O funcionamento tradicional de um ransomware envolve a criptografia dos dados e a liberação das chaves mediante pagamento. No caso do VECT, esse processo é comprometido por uma falha no gerenciamento das chaves.

Arquivos maiores que 128 KB são divididos em quatro partes e criptografados com chaves diferentes. No entanto, apenas a chave da última parte é armazenada. As demais são sobrescritas e apagadas durante o processo, tornando impossível reconstruí-las posteriormente.

Como resultado, cerca de três quartos de cada arquivo se torna permanentemente inacessível. Isso afeta documentos corporativos, bancos de dados, backups e outros arquivos críticos.

Modelo de operação amplia alcance

O VECT opera no formato ransomware-as-a-service (RaaS), no qual desenvolvedores disponibilizam a ferramenta para afiliados realizarem ataques em troca de participação nos lucros. O grupo responsável iniciou suas atividades no fim de 2025 e passou a expandir rapidamente sua atuação.

Após os primeiros ataques registrados no início de 2026, o malware evoluiu para uma versão compatível com diferentes sistemas, incluindo Windows, Linux e servidores VMware ESXi.

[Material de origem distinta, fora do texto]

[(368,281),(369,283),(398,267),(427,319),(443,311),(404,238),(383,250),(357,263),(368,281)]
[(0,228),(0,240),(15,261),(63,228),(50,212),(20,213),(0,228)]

Parcerias com outros grupos e fóruns de cibercrime ampliaram ainda mais sua distribuição.

Código revela inconsistências

Além da falha principal, a análise identificou outros problemas que indicam inconsistências entre o que é prometido pelos operadores e o que o malware realmente entrega.

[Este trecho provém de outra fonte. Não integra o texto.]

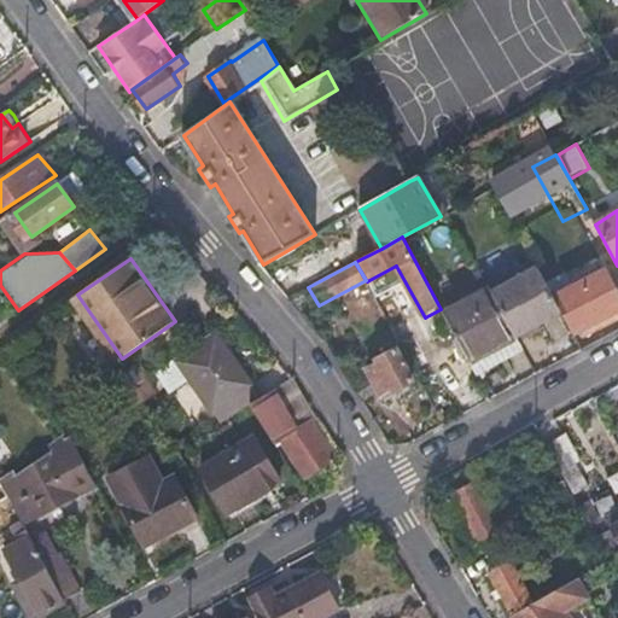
[(494,292),(518,337),(563,313),(552,291),(547,283),(538,268),(494,292)]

Entre eles estão configurações que aparecem no painel de controle, mas não influenciam o funcionamento do ataque, além de tentativas de ocultar código que acabam sendo ineficazes. Há também falhas na gestão de processos, que prejudicam o desempenho do próprio sistema.

Outro ponto destacado é o uso de um método de criptografia menos robusto do que o anunciado, o que reforça a distância entre a aparência de sofisticação e a execução prática.

Risco permanece apesar das falhas

Apesar dos erros técnicos, pesquisadores alertam que o risco não deve ser subestimado. A infraestrutura já montada e o ritmo de expansão indicam potencial para novos ataques, especialmente se as falhas forem corrigidas em versões futuras.

Por ora, o cenário é incomum: vítimas que pagam o resgate não recuperam seus dados não por descumprimento dos criminosos, mas porque as informações necessárias para a restauração são eliminadas durante o próprio ataque.